Movies have given us a basic idea of what AR will look like: the inside of Iron Man’s visor, the view from the Terminator’s perspective. But science fiction hasn’t yet tackled how AR will sound. Once everyone inhabits their own augmented world, both networked and personalized, these private landscapes will include private soundtracks. AI can already curate playlists, and it’s on the cusp of writing and performing original music on demand. Google is currently working on ‘Brain2Music,’ an AI application that uses brain imaging data to create music. By the end of this decade, you’ll have the option of living your life with a soundtrack.

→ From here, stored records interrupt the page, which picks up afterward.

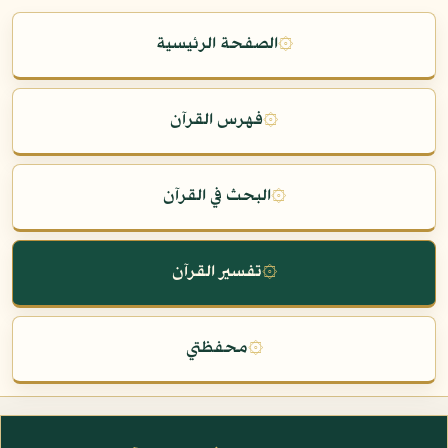
۞
الصفحة الرئيسية
۞
فهرس القرآن
۞
البحث في القرآن
۞
تفسير القرآن
۞
محفظتي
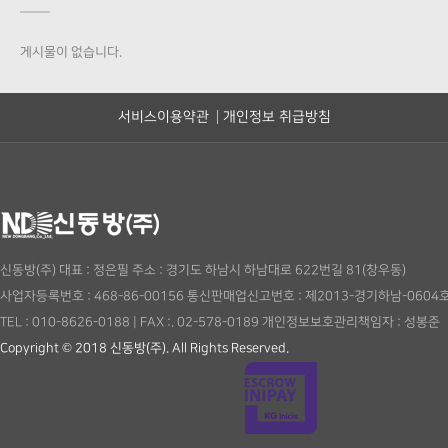
게시물이 없습니다.
서비스이용약관
개인정보 취급방침
신동방(주)
대표 : 정은필
주소 : 경기도 하남시 하남대로 622번길 81(창우동)
사업자등록번호 : 468-86-00156
통신판매업신고번호 : 제2013-경기하남-0604
TEL : 010-8626-0188
|
FAX :. 02-578-0189
개인정보보호관리책임자 : 성봉준
Copyright © 2018 신동방(주). All Rights Reserved.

Just yesterday, I stepped into a local supermarket and was hit by a blast of Huey Lewis and The News, a 1980s artist many now associate with the protagonist of American Psycho. It was so loud I couldn’t remember why I’d walked in. The decibel counter on my phone clocked it at 77DB, the same volume as standing next to a vacuum cleaner. I briefly contemplated asking for the store manager’s contact—to be a good citizen??—but when I got to the register, the cashier and I had to raise our voices to hear each other, and all I wanted to do was pay and leave.
I can’t see this shit flying in a world where everyone has their own soundtrack to guide them through life. So I suppose I might actually get my way on this one. But it’s going to be a long slog.

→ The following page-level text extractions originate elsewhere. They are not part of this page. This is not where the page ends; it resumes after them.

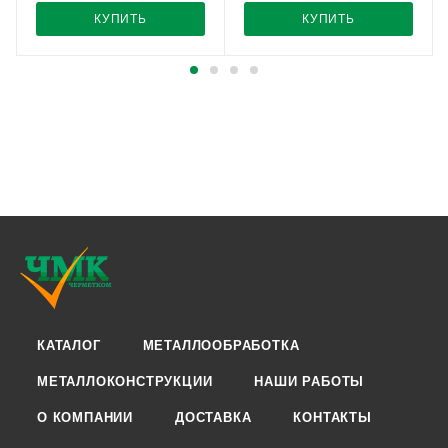
КУПИТЬ
КУПИТЬ
КАТАЛОГ
МЕТАЛЛООБРАБОТКА
МЕТАЛЛОКОНСТРУКЦИИ
НАШИ РАБОТЫ
О КОМПАНИИ
ДОСТАВКА
КОНТАКТЫ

In Becker, a boomer-written/produced/consumed CBS sitcom that ran from 1998 to 2004, protagonist Ted Danson plays an unrepentant racist. In one episode, he yells at someone blasting rap offscreen, from a fake car in the fake street outside the fake restaurant he has just entered. He leans out the front door and yells, “Hey! Or should I say ‘Yo?’” He orders them to be quiet or “better yet, get the hell out of here!”
Back inside, he monologues. “I don’t care if your taste in music is MC Rap Daddy Dog whatever, just don’t force me to listen to it. You know, I don’t drive by his house and blast James Taylor, do I?”
Jake, his best friend, who is blind and black and cheerfully allows Becker to mock him for both, says, “James Taylor? I know I’m blind John, but, uh, exactly how white are you?”
“About as white as your cane there, Blinky,” Danson says, stalking off to the laughter of actual sentient adult humans in the live studio audience.
So is this how I come off? Like Ted Danson in Becker? For the record: I fucking hate James Taylor.
And yet I’m somehow the weirdo for pointing out how much this all looks like social control. Ask yourself this; when was the last time you heard a pro-union song played at Starbucks?
I'm surprised by the reaction. I assumed my distaste for nonconsentual public music was fairly uncontroversial. It lowers our collective bar. And I don't like wearing earbuds in public. You gotta be aware on these mean streets.
This made me start thinking of alternatives. I think it might be kind of cool if grocery stores had the ambient noise of the starship Enterprise, or elevators were like the insides of a B-17 in flight, engines beneath radio chatter.